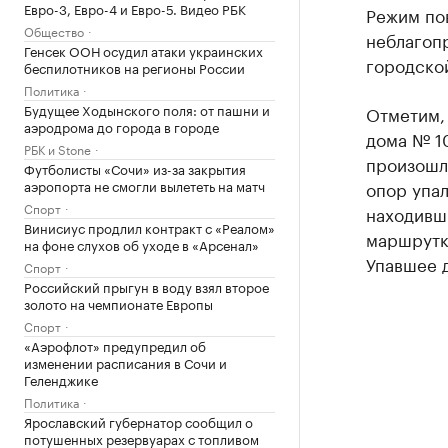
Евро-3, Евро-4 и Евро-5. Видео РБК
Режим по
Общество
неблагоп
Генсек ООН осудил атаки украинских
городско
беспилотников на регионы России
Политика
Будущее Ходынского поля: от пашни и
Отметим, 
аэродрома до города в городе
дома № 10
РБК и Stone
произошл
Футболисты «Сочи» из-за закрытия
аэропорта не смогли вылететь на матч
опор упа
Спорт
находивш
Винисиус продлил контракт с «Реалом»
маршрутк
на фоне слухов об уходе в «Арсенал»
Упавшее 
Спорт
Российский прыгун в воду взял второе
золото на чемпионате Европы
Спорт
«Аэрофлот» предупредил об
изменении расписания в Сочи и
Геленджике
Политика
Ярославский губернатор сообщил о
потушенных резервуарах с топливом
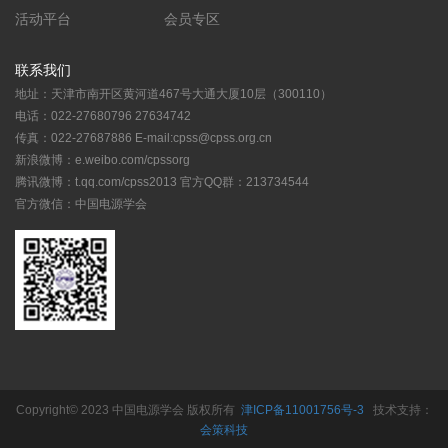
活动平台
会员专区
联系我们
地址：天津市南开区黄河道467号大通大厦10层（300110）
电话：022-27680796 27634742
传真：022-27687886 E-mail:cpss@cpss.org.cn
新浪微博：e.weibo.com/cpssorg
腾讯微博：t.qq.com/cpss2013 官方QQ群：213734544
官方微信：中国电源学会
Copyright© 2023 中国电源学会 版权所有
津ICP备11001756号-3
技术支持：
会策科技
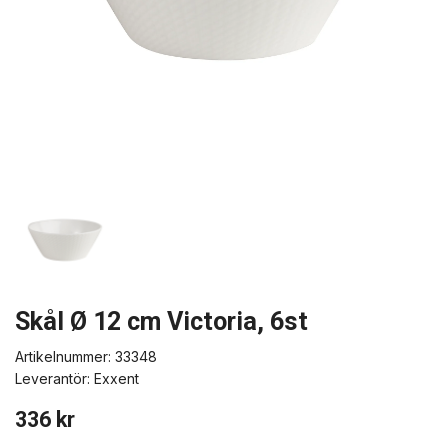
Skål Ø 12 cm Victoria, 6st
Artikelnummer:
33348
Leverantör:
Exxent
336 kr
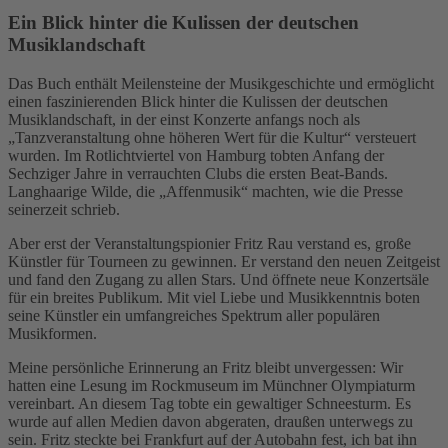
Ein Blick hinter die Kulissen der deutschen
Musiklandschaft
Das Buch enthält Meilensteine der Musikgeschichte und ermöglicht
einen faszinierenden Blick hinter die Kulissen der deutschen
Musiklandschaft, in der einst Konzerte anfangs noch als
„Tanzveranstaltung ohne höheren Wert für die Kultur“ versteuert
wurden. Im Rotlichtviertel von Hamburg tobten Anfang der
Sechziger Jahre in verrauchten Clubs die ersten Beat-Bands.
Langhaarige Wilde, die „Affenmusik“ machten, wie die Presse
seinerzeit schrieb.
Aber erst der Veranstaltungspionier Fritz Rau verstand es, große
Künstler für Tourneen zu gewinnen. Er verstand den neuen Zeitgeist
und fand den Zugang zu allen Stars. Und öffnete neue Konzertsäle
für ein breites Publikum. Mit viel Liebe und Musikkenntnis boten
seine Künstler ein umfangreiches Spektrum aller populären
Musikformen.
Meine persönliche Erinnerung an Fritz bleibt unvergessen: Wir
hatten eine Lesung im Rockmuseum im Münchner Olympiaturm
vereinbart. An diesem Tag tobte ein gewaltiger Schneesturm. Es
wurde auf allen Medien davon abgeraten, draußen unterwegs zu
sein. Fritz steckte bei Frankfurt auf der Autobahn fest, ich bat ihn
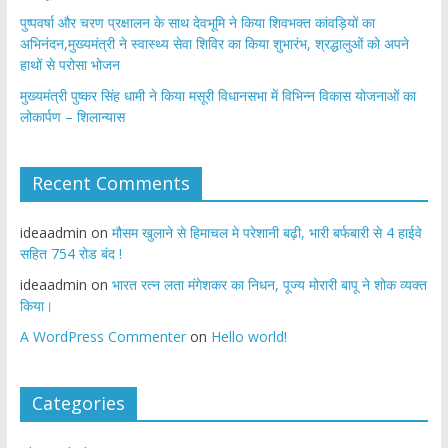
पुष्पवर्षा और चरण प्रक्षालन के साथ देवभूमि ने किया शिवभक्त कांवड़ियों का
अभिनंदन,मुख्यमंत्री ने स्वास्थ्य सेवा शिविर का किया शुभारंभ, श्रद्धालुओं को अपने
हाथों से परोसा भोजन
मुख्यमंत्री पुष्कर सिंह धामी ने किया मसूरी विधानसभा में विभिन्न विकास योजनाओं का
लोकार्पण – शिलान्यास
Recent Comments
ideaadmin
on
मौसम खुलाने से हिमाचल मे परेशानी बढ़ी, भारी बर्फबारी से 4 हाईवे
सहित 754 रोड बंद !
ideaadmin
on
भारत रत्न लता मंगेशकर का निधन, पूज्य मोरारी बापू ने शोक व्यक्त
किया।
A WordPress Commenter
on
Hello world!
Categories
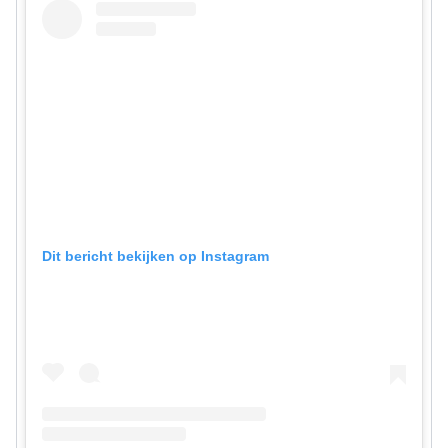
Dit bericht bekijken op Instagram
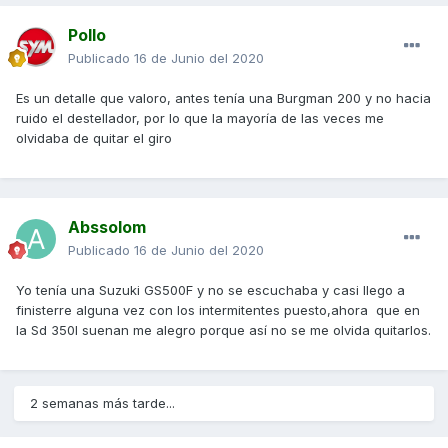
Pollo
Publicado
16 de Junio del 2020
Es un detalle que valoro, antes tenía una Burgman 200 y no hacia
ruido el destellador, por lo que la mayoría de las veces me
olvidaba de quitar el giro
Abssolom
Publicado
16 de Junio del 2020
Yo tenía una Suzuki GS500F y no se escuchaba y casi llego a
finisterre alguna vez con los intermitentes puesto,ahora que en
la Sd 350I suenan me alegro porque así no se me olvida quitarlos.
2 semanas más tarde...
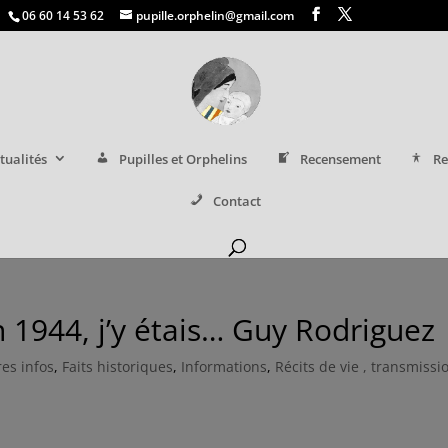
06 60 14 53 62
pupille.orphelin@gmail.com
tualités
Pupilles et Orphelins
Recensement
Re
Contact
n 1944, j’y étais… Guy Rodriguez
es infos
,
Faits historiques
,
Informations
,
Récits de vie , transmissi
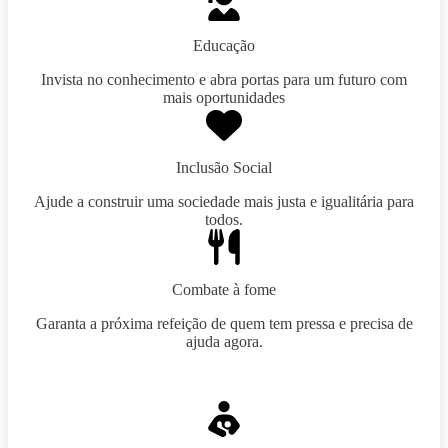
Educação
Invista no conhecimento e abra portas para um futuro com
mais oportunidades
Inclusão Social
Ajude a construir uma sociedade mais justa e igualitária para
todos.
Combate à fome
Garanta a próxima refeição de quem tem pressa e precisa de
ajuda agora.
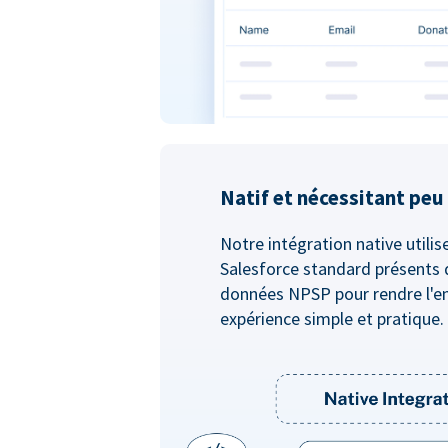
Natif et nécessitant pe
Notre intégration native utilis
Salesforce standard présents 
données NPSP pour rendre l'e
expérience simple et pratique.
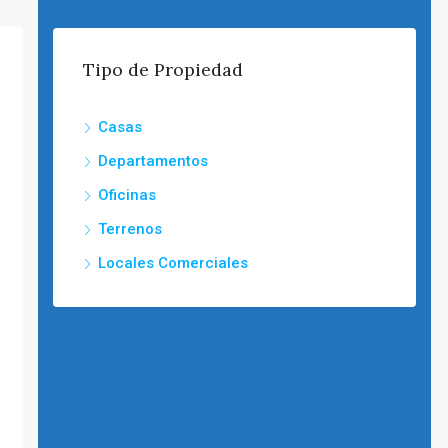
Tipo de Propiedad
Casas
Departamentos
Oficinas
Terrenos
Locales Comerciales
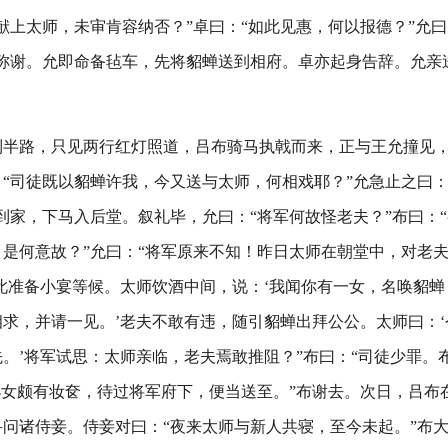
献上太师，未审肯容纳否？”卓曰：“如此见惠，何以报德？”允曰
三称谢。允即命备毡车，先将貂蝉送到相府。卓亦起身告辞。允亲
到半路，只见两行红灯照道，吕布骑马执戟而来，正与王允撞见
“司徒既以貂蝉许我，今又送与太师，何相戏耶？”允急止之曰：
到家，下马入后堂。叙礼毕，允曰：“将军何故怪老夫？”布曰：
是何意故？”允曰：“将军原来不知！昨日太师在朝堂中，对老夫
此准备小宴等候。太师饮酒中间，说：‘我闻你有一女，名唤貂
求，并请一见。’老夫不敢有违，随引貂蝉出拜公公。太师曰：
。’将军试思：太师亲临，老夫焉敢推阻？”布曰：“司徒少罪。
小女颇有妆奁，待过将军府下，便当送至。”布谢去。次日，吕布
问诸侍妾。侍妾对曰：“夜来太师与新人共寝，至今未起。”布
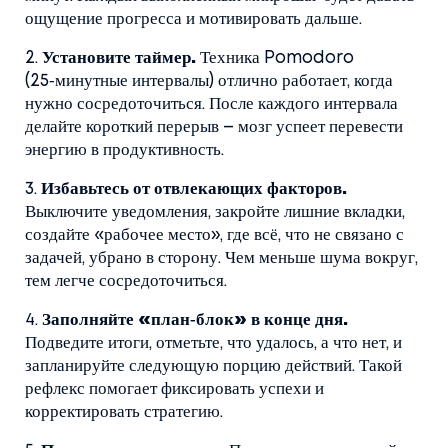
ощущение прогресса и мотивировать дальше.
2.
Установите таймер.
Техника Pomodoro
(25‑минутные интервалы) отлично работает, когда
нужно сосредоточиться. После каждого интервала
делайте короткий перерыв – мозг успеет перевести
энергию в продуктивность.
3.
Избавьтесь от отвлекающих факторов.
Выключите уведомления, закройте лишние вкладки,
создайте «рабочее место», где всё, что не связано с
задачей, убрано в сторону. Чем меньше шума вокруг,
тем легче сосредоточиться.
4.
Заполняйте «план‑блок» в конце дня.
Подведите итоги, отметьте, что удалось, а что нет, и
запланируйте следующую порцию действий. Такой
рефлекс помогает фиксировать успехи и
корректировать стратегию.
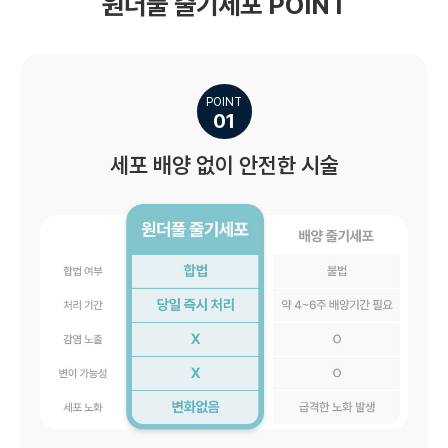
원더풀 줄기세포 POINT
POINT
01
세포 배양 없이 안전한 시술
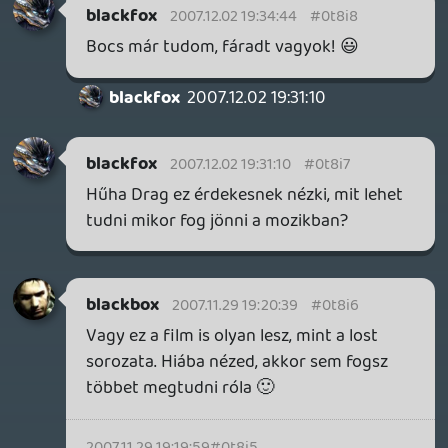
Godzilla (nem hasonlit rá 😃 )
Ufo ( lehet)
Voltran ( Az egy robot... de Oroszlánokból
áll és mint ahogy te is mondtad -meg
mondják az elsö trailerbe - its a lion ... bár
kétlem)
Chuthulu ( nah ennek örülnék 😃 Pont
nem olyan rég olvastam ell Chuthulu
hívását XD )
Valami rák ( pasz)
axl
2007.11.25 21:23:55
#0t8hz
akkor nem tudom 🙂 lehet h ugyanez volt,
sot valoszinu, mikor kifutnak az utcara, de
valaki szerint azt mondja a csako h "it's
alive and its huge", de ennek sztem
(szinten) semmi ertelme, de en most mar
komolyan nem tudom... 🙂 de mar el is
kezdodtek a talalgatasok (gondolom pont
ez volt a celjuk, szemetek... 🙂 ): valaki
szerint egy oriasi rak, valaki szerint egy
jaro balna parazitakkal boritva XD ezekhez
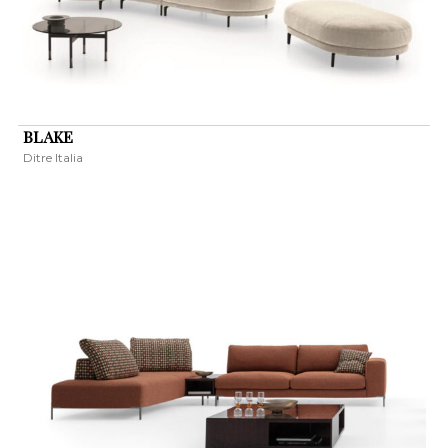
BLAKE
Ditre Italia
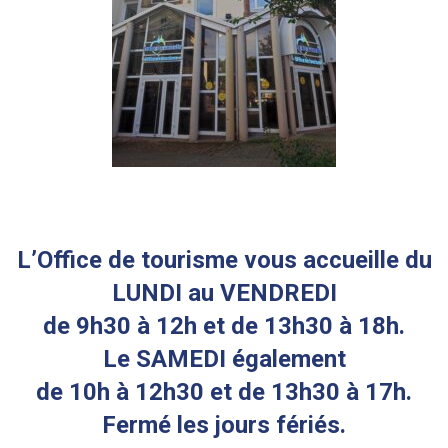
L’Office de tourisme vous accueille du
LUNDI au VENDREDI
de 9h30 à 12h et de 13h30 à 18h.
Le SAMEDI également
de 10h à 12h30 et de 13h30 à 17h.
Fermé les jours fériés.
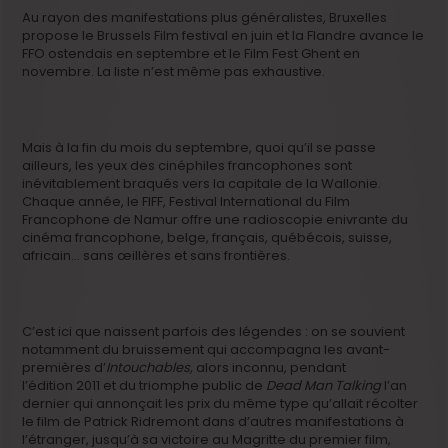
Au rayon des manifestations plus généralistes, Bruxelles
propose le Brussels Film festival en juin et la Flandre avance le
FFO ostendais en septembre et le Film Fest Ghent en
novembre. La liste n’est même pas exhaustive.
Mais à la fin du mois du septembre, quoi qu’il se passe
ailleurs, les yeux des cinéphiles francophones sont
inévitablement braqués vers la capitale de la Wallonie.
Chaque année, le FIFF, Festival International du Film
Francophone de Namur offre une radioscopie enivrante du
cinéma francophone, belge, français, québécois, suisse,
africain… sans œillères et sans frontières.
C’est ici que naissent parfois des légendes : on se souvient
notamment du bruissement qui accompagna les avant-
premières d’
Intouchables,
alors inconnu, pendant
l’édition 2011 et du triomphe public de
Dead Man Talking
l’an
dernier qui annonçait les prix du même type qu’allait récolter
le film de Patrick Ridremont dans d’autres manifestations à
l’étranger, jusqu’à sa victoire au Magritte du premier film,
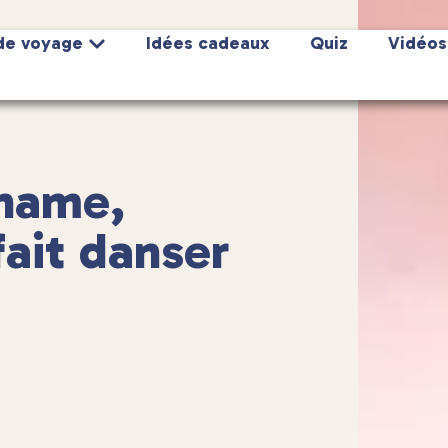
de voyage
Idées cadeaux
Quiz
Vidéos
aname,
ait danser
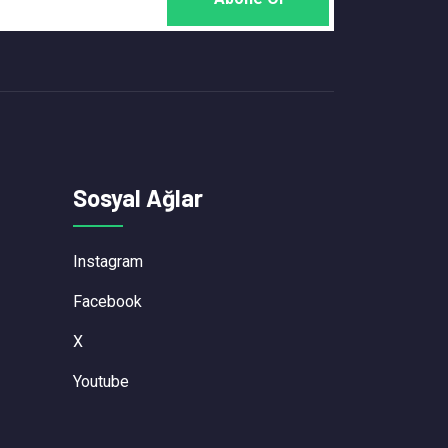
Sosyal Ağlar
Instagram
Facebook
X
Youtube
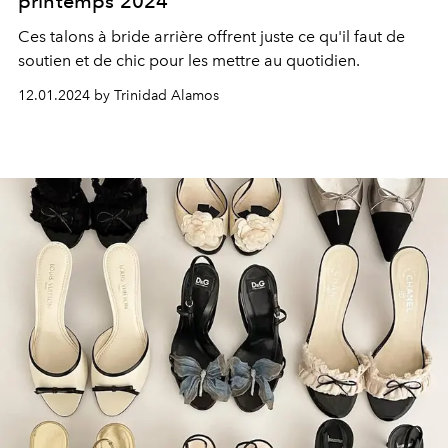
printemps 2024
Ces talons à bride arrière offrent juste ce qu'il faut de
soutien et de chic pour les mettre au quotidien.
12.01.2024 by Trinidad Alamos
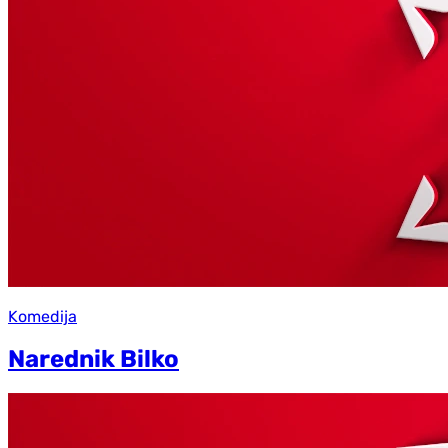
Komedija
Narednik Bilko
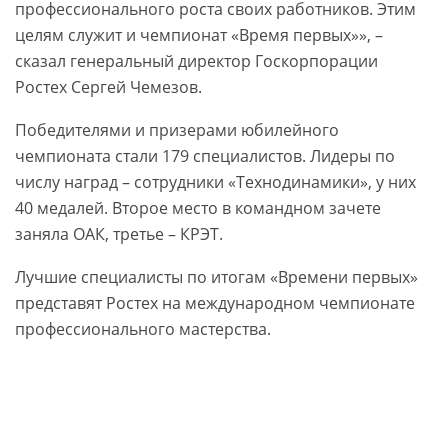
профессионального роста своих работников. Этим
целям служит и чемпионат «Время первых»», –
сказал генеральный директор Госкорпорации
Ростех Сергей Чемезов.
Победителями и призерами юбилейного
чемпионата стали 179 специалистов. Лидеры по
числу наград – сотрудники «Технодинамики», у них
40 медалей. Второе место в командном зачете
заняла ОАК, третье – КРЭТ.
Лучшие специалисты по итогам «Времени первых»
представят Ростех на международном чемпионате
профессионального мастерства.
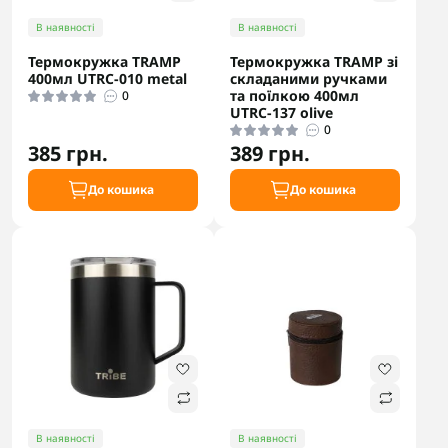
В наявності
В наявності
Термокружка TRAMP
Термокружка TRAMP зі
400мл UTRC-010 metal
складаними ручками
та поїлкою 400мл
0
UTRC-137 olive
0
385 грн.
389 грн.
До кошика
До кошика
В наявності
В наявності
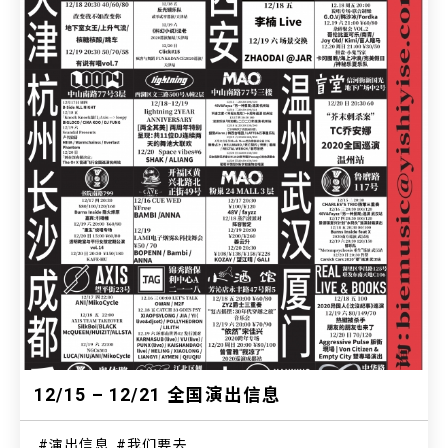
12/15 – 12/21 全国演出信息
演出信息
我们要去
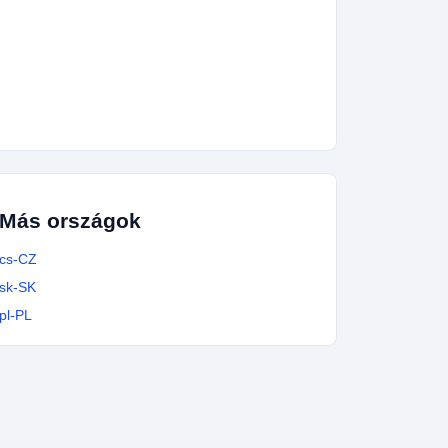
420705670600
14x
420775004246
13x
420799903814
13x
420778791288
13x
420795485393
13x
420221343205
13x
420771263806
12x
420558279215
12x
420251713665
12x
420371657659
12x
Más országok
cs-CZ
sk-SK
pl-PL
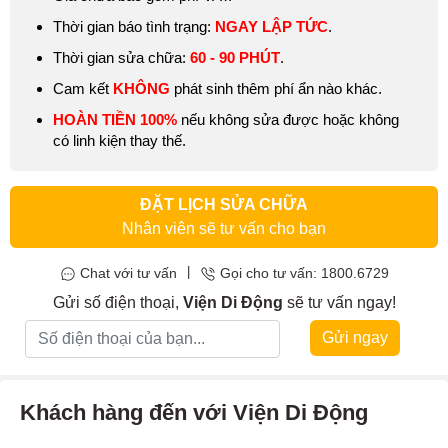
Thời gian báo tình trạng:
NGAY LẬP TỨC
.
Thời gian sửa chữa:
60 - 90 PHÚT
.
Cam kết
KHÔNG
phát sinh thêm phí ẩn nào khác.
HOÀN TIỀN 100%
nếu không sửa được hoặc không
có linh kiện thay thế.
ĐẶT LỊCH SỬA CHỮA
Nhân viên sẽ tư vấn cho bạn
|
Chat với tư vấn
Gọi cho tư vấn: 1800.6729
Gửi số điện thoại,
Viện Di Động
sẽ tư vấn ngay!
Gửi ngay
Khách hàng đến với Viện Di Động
· · · ·
THE PROBLEM: Set down the data again word for word, starting with the line that contains "원더풀 줄기세포 POINT" and going on through the line that contains "Fermé les jours fériés.", with both of those lines included. Leave the picture markers out of your copy.

SOLUTION TO THE PROBLEM:
원더풀 줄기세포 POINT
POINT
01
세포 배양 없이 안전한 시술
Godzilla (nem hasonlit rá 😃 )
Ufo ( lehet)
Voltran ( Az egy robot... de Oroszlánokból
áll és mint ahogy te is mondtad -meg
mondják az elsö trailerbe - its a lion ... bár
kétlem)
Chuthulu ( nah ennek örülnék 😃 Pont
nem olyan rég olvastam ell Chuthulu
hívását XD )
Valami rák ( pasz)
axl
2007.11.25 21:23:55
#0t8hz
akkor nem tudom 🙂 lehet h ugyanez volt,
sot valoszinu, mikor kifutnak az utcara, de
valaki szerint azt mondja a csako h "it's
alive and its huge", de ennek sztem
(szinten) semmi ertelme, de en most mar
komolyan nem tudom... 🙂 de mar el is
kezdodtek a talalgatasok (gondolom pont
ez volt a celjuk, szemetek... 🙂 ): valaki
szerint egy oriasi rak, valaki szerint egy
jaro balna parazitakkal boritva XD ezekhez
BLAKE
Ditre Italia
L’Office de tourisme vous accueille du
LUNDI au VENDREDI
de 9h30 à 12h et de 13h30 à 18h.
Le SAMEDI également
de 10h à 12h30 et de 13h30 à 17h.
Fermé les jours fériés.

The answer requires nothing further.